Conventional (economics) wisdom holds that shielding consumers from the true costs of their health care decisions will lead them to “over-consume” health care. The theory of consumer-directed health plans is built around this notion. In many situations, the theory works. For instance, seniors under Medicare Part D are highly motivated to keep their total drug costs below the lower end of the doughnut hole. As a result, more seniors are trying to get the biggest bang for their buck by accepting generic substitution, as well as shopping around at pharmacies. (See Part D and Generics.)

Presumably, tier 4 plans could both offset payer’s costs while also encouraging lower utilization use of expensive specialty drugs by patients. However, the situations described in this article are much different because:

  • there are no generic alternatives;
  • the drugs are essential for care;
  • the drugs cost thousands of dollars per month; and
  • typical cost-sharing ratios put substantial financial burdens on patients.

Thus, tier 4 plans could be totally counterproductive and ultimately more costly if they lead to non-adherence to therapy, excess hospitalization, etc.

THE TRACKS OF MY TIERS

Even if we put aside the essential nature of these drugs, there are still two more prosaic challenges that the NYT article ignores completely:

(1) How easily can a consumer manage their co-payment levels?

(2) What price should be used as the basis for the co-pay computation?

Let’s look at Copaxone, which features prominently in the Times’ story of Ms. Robin Steinwand of Maryland. Under Ms. Steinwand’s (now discontinued) pharmacy benefit plan, Kaiser Permanente increased her co-pay from a flat $20 per month to 25% of the drug’s cost (up to a maximum of $325). She hit the $325 maximum in the first month.

In theory, co-pays calculated as a percent of a higher cost drugs should motivate a consumer to shop aggressively for the pharmacy that offers the lowest drug cost and therefore the lowest dollar co-pay.

But is that even possible? Here’s what I found for Ms. Steinwand's hypothetical search:

Maryland’s Prescription Drug Price Finder provides little help. It only lists the comparative list prices for 26 commonly used drugs. Other states, such as New York, typically gather data on the top 150 most prescribed drugs. However, Copaxone generates only $300 million in retail pharmacy sales (#112 nationally in 2007 per Verispan data), so the drug is unlikely to appear on any state price finder sites.

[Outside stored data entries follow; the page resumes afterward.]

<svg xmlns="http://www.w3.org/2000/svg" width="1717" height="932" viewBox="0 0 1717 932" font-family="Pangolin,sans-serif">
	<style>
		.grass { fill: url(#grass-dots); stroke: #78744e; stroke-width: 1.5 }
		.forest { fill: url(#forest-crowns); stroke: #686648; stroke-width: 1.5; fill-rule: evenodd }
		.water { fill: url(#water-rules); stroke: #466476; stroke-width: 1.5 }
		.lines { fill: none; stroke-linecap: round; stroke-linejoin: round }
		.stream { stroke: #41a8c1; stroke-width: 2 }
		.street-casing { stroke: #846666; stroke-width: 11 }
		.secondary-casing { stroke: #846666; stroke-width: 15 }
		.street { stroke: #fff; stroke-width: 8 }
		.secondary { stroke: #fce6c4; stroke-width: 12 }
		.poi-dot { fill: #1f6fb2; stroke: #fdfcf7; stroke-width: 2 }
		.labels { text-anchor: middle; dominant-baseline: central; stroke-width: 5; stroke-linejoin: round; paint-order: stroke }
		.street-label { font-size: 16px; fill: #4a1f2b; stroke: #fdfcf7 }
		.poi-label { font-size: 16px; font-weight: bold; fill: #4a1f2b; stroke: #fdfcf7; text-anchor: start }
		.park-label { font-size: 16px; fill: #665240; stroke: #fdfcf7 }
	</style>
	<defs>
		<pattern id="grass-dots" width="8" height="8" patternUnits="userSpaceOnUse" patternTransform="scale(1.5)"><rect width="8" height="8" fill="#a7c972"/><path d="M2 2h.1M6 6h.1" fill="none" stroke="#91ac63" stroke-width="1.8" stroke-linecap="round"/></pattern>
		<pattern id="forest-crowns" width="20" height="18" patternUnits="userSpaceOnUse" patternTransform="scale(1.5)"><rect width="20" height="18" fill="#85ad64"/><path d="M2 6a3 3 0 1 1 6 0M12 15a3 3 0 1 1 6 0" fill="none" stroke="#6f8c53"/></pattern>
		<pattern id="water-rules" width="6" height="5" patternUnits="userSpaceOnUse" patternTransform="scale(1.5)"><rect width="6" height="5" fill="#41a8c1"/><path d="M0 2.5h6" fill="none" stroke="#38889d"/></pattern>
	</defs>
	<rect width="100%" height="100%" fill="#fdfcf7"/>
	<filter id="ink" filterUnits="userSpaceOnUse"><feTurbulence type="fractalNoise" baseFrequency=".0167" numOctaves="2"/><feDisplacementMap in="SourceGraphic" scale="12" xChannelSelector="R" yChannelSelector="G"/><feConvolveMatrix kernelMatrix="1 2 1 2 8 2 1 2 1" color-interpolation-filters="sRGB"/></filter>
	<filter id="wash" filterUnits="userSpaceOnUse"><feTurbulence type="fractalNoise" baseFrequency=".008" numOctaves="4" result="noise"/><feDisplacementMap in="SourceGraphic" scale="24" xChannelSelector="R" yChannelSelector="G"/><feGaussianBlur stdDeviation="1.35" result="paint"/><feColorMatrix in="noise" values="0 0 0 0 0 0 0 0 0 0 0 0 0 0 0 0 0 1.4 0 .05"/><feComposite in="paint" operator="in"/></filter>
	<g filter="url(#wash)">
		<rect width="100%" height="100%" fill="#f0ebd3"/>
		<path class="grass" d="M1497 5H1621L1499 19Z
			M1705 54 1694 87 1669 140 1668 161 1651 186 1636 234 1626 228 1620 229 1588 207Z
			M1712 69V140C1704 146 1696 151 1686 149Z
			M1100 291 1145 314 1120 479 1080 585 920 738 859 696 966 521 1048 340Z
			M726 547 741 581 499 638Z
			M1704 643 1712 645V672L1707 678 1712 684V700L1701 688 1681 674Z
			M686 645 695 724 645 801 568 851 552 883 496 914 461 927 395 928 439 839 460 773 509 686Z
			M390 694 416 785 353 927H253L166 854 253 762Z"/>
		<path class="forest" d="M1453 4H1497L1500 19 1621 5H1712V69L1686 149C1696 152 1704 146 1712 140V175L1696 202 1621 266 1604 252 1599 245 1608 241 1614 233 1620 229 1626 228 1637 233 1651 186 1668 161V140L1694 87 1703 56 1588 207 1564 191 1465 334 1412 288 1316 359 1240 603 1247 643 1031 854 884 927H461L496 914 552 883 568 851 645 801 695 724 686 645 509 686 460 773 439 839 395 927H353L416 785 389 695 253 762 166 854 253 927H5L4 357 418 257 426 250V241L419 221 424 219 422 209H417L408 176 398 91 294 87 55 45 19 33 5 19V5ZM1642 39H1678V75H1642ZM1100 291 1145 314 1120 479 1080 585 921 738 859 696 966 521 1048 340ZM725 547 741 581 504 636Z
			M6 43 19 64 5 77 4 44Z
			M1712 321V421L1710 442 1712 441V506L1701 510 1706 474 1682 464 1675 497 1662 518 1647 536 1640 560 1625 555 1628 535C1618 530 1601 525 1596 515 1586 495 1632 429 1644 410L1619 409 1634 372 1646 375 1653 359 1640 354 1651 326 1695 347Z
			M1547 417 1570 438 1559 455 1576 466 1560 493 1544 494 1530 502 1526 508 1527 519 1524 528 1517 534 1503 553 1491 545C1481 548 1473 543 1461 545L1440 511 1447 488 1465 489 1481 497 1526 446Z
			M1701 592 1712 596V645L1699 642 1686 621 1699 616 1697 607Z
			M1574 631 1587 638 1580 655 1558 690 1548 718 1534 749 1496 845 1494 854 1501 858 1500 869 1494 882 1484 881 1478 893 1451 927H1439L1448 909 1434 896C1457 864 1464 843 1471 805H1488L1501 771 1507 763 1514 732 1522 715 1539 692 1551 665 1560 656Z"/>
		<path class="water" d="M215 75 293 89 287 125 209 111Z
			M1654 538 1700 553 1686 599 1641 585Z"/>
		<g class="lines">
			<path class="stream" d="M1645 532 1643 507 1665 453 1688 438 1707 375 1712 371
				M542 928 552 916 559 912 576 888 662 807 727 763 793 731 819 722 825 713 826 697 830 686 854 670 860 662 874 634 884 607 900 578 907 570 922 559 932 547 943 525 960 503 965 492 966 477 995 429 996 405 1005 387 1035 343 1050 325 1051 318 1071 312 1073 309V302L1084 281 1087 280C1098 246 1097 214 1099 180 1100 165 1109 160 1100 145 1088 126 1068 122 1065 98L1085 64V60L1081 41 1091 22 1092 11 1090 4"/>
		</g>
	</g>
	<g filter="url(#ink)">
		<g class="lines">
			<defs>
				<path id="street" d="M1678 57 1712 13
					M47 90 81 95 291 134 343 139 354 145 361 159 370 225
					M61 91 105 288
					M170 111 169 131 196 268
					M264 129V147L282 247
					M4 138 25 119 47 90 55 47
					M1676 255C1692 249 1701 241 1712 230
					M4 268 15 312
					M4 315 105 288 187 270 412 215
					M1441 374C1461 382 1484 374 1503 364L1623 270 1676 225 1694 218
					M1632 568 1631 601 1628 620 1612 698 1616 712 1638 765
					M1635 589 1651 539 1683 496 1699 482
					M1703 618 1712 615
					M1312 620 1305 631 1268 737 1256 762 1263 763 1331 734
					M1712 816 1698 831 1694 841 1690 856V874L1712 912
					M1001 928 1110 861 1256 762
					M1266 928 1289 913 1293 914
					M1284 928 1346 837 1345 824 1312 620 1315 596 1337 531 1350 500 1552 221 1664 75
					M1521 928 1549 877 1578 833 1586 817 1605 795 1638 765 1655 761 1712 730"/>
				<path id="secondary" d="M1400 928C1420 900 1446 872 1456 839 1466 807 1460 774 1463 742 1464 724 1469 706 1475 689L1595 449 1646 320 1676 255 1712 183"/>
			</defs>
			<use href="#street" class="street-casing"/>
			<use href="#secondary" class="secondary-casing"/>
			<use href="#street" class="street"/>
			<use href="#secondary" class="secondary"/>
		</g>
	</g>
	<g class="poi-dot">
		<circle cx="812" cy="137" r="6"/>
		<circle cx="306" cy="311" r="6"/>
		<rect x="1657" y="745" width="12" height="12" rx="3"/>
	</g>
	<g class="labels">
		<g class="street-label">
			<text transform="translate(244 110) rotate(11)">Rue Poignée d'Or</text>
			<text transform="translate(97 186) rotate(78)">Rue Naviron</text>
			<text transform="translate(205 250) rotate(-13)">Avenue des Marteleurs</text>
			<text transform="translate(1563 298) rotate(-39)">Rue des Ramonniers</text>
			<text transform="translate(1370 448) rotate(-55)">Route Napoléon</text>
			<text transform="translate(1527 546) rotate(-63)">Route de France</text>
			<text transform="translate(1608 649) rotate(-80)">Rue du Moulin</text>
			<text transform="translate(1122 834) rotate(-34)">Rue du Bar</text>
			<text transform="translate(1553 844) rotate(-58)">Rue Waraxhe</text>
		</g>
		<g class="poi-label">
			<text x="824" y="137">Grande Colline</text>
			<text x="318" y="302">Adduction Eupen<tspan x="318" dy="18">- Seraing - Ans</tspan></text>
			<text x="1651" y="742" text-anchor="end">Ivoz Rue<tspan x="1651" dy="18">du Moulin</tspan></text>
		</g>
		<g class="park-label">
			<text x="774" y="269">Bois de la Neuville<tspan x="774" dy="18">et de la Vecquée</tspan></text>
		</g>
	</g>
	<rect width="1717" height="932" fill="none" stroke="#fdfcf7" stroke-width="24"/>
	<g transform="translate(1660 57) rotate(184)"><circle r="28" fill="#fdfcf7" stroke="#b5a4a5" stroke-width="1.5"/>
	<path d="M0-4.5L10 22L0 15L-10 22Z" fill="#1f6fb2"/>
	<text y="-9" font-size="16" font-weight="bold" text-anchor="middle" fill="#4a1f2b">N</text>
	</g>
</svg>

I was also unsuccessful in getting prices from the websites of CVS, Walgreens, or Wal-Mart, so my assistant Angela called some Maryland pharmacies to gather the following range of “list prices”:

  • CVS (Silver Springs, MD): “approx. $2,200” but must be special-ordered
  • Wal-Mart (Laurel, MD): $2,343.68 but must be ordered from Wal-Mart Specialty Pharmacy in Florida
  • Rite-Aid (Silver Springs): $2,390.99
  • Walgreens (Potomac, MD): $2,560.99

Knowing a bit about the pharmaceutical industry, I managed to turn up the following publicly available information. I doubt the average consumer would be able to locate and interpret these data.

  • Average Wholesale Price (Q4:2007) = $2,096.54 (from Florida’s ACHA site, among other places)
  • Average Sales Price (during Q4:2007) = $1,564.47 (from CMS’ drug pricing files)

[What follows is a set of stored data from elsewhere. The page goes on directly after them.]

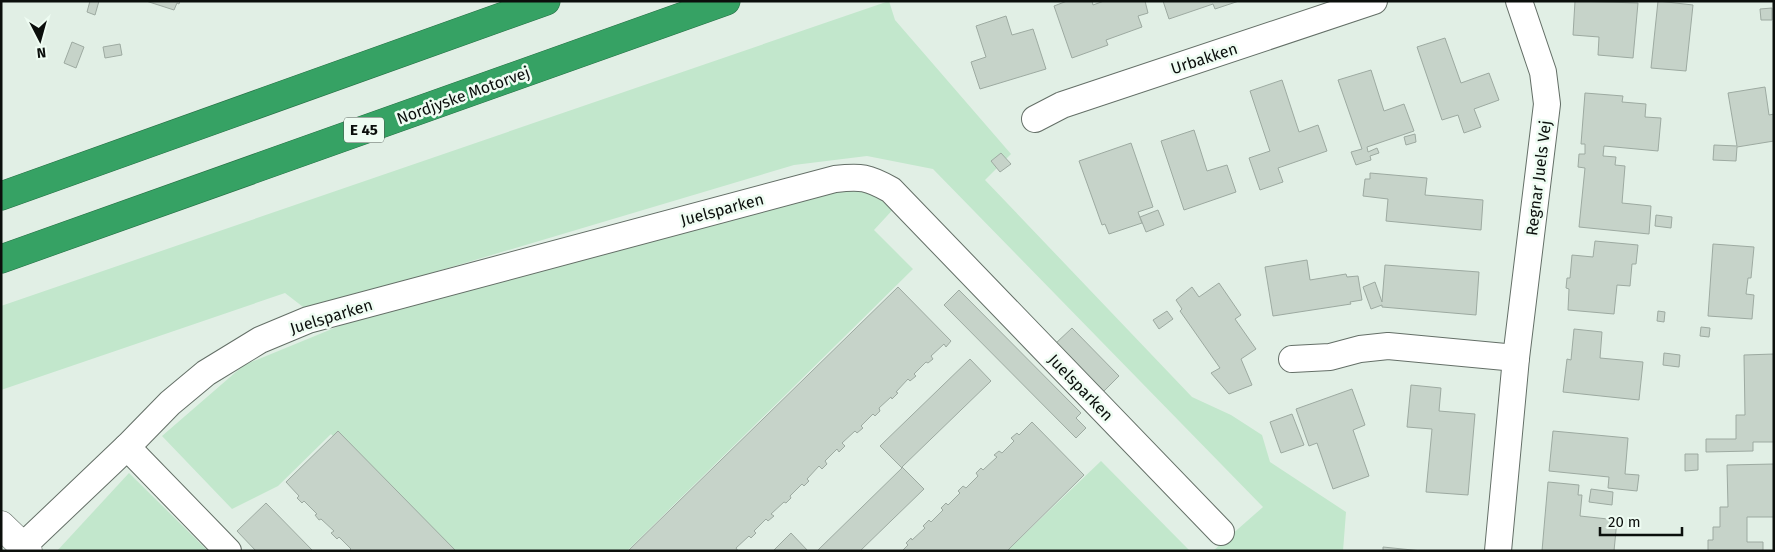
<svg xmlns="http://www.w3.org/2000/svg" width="1775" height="552" font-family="'Fira Sans',sans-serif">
  <rect width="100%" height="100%" fill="#e1efe5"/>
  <g fill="#c2e7cc">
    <polygon points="889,1 895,20 1011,154 985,180 1192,397 1231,415 1262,435 1270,462 1346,512 1343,551 1213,551 1263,507 933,169 867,156 794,165 307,310 285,293 1,390 1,306"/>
    <polygon points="850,183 898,204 874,230 913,269 627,551 447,551 331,434 278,486 232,509 162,436 244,365 366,315"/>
    <polygon points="1101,461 1190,551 1007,551"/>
    <polygon points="129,473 208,551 57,551"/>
  </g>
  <g fill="#c6d3c9" stroke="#9daaa1">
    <polygon points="90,1 99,1 95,15 87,12"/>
    <polygon points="146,1 180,1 179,4 177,3 174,10"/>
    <polygon points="1067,1 1092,1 1093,5 1104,1 1145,1 1148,13 1138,16 1142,27 1106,40 1108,45 1072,58 1054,6"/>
    <polygon points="1163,1 1239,1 1215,9 1213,4 1169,19"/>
    <polygon points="1575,1 1638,3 1633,58 1598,55 1599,37 1573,35"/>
    <polygon points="1658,1 1693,5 1686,71 1651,68"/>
    <polygon points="1772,8 1772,20 1761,20 1760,9"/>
    <polygon points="1006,16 1012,35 1033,29 1046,69 980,89 971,62 986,57 976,26"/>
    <polygon points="1445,38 1461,83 1489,73 1499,100 1474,109 1481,127 1464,133 1458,115 1442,120 1417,47"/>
    <polygon points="72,42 84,47 76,68 64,63"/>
    <polygon points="120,44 122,55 105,58 103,47"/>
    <polygon points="1371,70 1384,111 1404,104 1414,131 1367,147 1368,152 1377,148 1379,153 1370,156 1371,160 1356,165 1351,152 1362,149 1338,80"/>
    <polygon points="1282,80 1299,132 1318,125 1327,151 1278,168 1283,182 1260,190 1249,158 1270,151 1250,91"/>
    <polygon points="1765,87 1769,115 1774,114 1774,141 1737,147 1736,161 1713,160 1714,145 1737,146 1728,93"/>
    <polygon points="1585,93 1623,96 1622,102 1646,104 1645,117 1661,118 1658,151 1604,146 1603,156 1616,157 1615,165 1625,166 1622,203 1651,206 1649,234 1579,227 1585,168 1578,167 1579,154 1585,154 1585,144 1581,144"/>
    <polygon points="1194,130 1207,171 1227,165 1236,192 1184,210 1161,141"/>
    <polygon points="1415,134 1416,142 1406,145 1404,137"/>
    <polygon points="1131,143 1153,207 1138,212 1142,223 1109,234 1105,224 1102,225 1079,161"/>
    <polygon points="1001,153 1011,164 1000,172 991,161"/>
    <polygon points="1370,173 1427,178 1425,195 1483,200 1481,230 1386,221 1388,199 1363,196 1365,179 1370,179"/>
    <polygon points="1158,210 1164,225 1146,232 1140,217"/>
    <polygon points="1656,215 1672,217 1671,228 1655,226"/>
    <polygon points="1595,241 1638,245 1636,264 1632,264 1630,286 1617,285 1614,314 1568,310 1569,289 1566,288 1567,278 1570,278 1572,255 1593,257"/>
    <polygon points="1713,244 1754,247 1751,278 1748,278 1746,294 1754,295 1752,319 1708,316"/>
    <polygon points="1307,260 1310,280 1346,274 1347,277 1358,276 1362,300 1350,302 1351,304 1273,316 1265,267"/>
    <polygon points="1385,265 1479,272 1476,315 1382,307 1382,305 1371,309 1363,287 1375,282 1382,302"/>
    <polygon points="1219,283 1241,315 1235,319 1256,349 1241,359 1252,385 1229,394 1211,373 1220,368 1180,311 1182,309 1176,300 1192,287 1199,297"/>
    <polygon points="898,287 951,341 946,347 944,344 931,356 933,359 928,363 926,362 914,374 916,376 910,381 908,379 896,392 898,393 892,399 891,397 879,408 880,411 875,416 873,414 861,426 863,428 857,433 855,431 842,443 845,446 839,452 837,449 825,461 827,464 822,469 819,466 807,479 809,481 804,486 802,484 790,496 791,498 786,503 784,502 771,514 774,516 768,521 766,519 754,531 756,533 751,538 749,536 736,548 738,551 628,551"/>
    <polygon points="959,290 1081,413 1076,418 1086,428 1076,438 944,305"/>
    <polygon points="1167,311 1173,319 1159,329 1153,320"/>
    <polygon points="1658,311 1665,312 1664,322 1657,321"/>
    <polygon points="1701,327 1710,328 1709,337 1700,336"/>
    <polygon points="1072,328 1119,376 1103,392 1056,343"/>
    <polygon points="1574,329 1602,332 1600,358 1643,362 1639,400 1563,392 1567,359 1571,360"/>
    <polygon points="1664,353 1680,355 1679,367 1663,365"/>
    <polygon points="1774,354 1774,442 1753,442 1753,451 1706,452 1706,439 1736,439 1736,415 1745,415 1744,355"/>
    <polygon points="970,359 991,381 902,467 924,489 860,551 817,551 902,468 880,446"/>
    <polygon points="1411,385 1441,388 1439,411 1475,414 1468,495 1426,492 1432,429 1407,427"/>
    <polygon points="1352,389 1365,425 1353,430 1369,476 1333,489 1317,443 1309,446 1296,409"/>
    <polygon points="1292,414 1304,445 1281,453 1270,422"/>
    <polygon points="1032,422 1084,475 1007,551 902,551 908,545 906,543 911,538 912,540 925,528 923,526 929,520 931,522 943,510 941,508 946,503 948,505 960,493 958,491 963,486 966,488 978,476 976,473 981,468 983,470 997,457 994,455 999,451 1002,453 1014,441 1011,438 1017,433 1019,435"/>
    <polygon points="338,431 456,551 349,551 351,549 339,537 337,539 331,533 334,531 321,519 319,520 315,515 317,514 304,501 302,503 297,498 299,496 286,482"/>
    <polygon points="1553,431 1628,438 1625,474 1639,475 1637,491 1608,488 1609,477 1549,471"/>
    <polygon points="1685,454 1698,454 1698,470 1685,471"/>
    <polygon points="1774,464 1774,517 1747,517 1747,542 1763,542 1763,551 1708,551 1708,540 1713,540 1713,527 1720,527 1720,507 1728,507 1727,465"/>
    <polygon points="1548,482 1579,485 1578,495 1582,495 1580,516 1617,520 1614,551 1542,551"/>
    <polygon points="1591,489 1613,492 1612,505 1589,502"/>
    <polygon points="266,503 313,551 256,551 237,531"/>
    <polygon points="791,533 808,551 773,551"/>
    <polygon points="1383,547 1422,551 1383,551"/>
  </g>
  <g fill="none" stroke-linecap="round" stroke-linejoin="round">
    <g stroke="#646f67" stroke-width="28">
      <g id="minor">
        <polyline points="1035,119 1062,105 1374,1"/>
        <polyline points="1292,359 1330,357 1360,349 1388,346 1516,358"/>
        <polyline points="127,447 228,551"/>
        <path d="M23 546 127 447 170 403 206 373 260 340 308 320 835 179C861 176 868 177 891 190L1221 532"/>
        <polyline points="1498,551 1516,358 1547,104 1543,72 1519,1"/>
      </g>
    </g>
    <g stroke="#646f67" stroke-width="29">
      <polyline id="tertiary" points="1,525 28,551"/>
    </g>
    <g stroke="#276f45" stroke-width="29">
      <g id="motorway">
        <polyline points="1,196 546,1"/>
        <polyline points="1,259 726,1"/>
      </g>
    </g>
    <use href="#minor" stroke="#fff" stroke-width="26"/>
    <use href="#tertiary" stroke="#fff" stroke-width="28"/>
    <use href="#motorway" stroke="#36a264" stroke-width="28"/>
  </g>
  <g text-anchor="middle" stroke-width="5" stroke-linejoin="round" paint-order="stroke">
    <rect fill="#eefcf2" stroke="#4f5651" stroke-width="1" x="344" y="117.5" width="40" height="25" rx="4"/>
    <g font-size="15" font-weight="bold" fill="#0b0f0c">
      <text x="364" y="135">E 45</text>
    </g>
    <g font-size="16" fill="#0b0f0c" stroke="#eefcf2">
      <text transform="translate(1204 58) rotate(-18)" y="6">Urbakken</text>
      <text transform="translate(463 95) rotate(-20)" y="6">Nordjyske Motorvej</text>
      <text transform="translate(1538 178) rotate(-83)" y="6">Regnar Juels Vej</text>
      <text transform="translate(722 209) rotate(-15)" y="6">Juelsparken</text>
      <text transform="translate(331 316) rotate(-17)" y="6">Juelsparken</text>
      <text transform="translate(1081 387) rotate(46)" y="6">Juelsparken</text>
    </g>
  </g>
  <rect width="1775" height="552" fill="none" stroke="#0b0f0c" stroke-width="5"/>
  <g transform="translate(40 40) rotate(174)" stroke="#eefcf2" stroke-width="4" paint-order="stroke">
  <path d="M0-4L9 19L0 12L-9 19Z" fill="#0b0f0c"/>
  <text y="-8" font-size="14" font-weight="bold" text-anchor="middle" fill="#0b0f0c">N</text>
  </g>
  <path d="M1600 527v8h82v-8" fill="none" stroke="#0b0f0c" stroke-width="2.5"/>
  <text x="1608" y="527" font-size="15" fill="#0b0f0c" stroke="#eefcf2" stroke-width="4" paint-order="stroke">20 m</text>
</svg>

According to the article, the drug was being dispensed from a retail pharmacy at a “cost” of $1,900, which suggests that Kaiser was reimbursing the pharmacy at around AWP minus 10%. Given typical channel mark-ups, I presume that the pharmacy would not have covered its acquisition cost without the $325 co-payment. (No, I am NOT implying that pharmacy kept the difference between ASP and AWP-10%.)

TIERS FOR FEARS

Even though Kaiser has altered the program described in the article, it’s clear that Tier 4 co-payments may be here to stay. However, Tier 4 co-payments seem like a half-baked idea right now. The wide variations in pharmacy prices for Copaxone make me skeptical that a savvy consumer (or payer) can ever truly figure out how to get the “best deal” on a potentially substantial out-of-pocket co-payment.

In the meantime, “Go broke or die” doesn’t seem like a sensible policy to me.